The historic relationship has also generated substantial public criticism. Research published by the Committee for the Abolition of Illegitimate Debt outlines severe pushback over the bank’s extensive underwriting of the regime of Ferdinand Marcos. Critics contend that early structural adjustment loans were compromised by political corruption, leading to capital flight and contributing to the mid-1980s economic crisis.
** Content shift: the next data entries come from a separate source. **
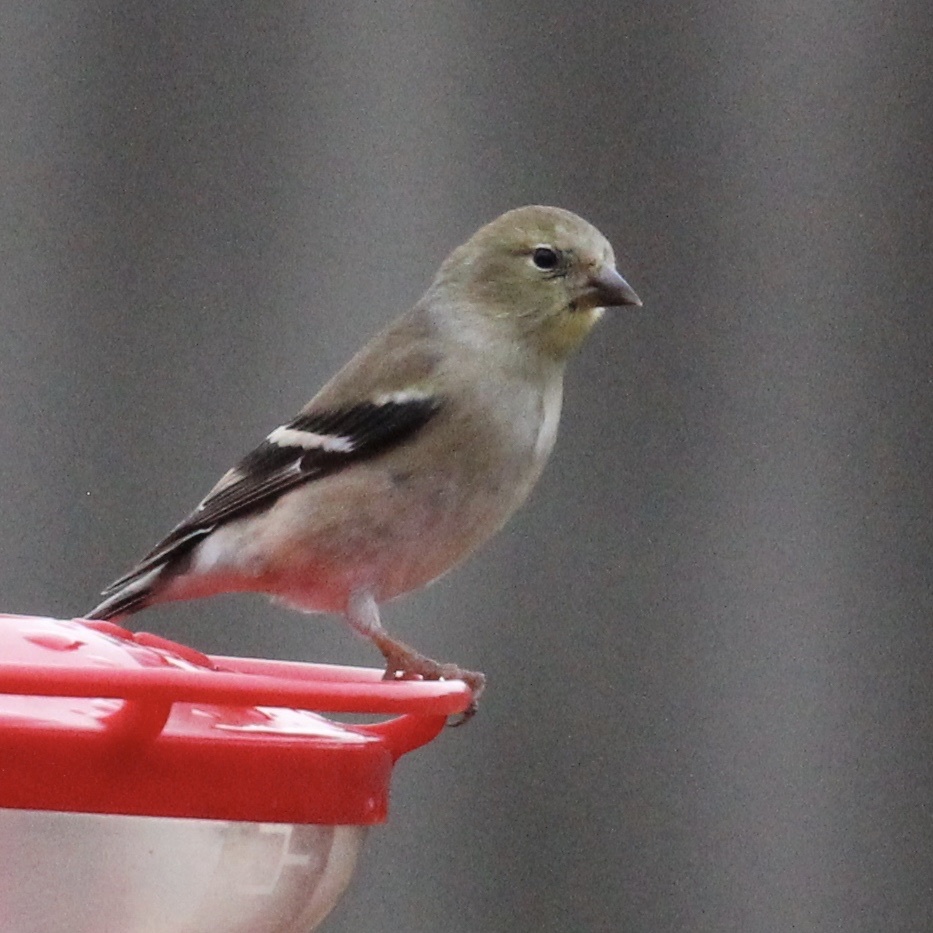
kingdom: Animalia
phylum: Chordata
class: Aves
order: Passeriformes
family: Fringillidae
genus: Spinus
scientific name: Spinus tristis
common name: American goldfinch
Over-reliance on centralized Western financial institutions eventually spurred the growth of regional alternatives. In 1966, the Asian Development Bank (ADB) established its headquarters in Manila, intending to create localized development frameworks across Asia and the Pacific. The presence of multiple multilateral entities has enabled complementary development programs; for instance, the ADB spearheaded the Philippine Energy Efficiency Project to distribute energy-efficient lighting and mitigate soaring household utility costs.

=== Future ===
Macroeconomic growth trajectories are subject to revision due to fluctuations in public spending and shifting international trade conditions. Under the national strategic vision "AmBisyon Natin 2040", state economic managers target the eradication of absolute poverty and the consolidation of a secure middle-class tier over a twenty-year horizon. Economic assessments suggest meeting these indicators requires maintaining an average annual GDP growth rate of at least 6.5%. Achieveing this sustained momentum relies on structural adjustments, including lowering barriers to market entry, simplifying trade regulations, and reforming labor market conditions.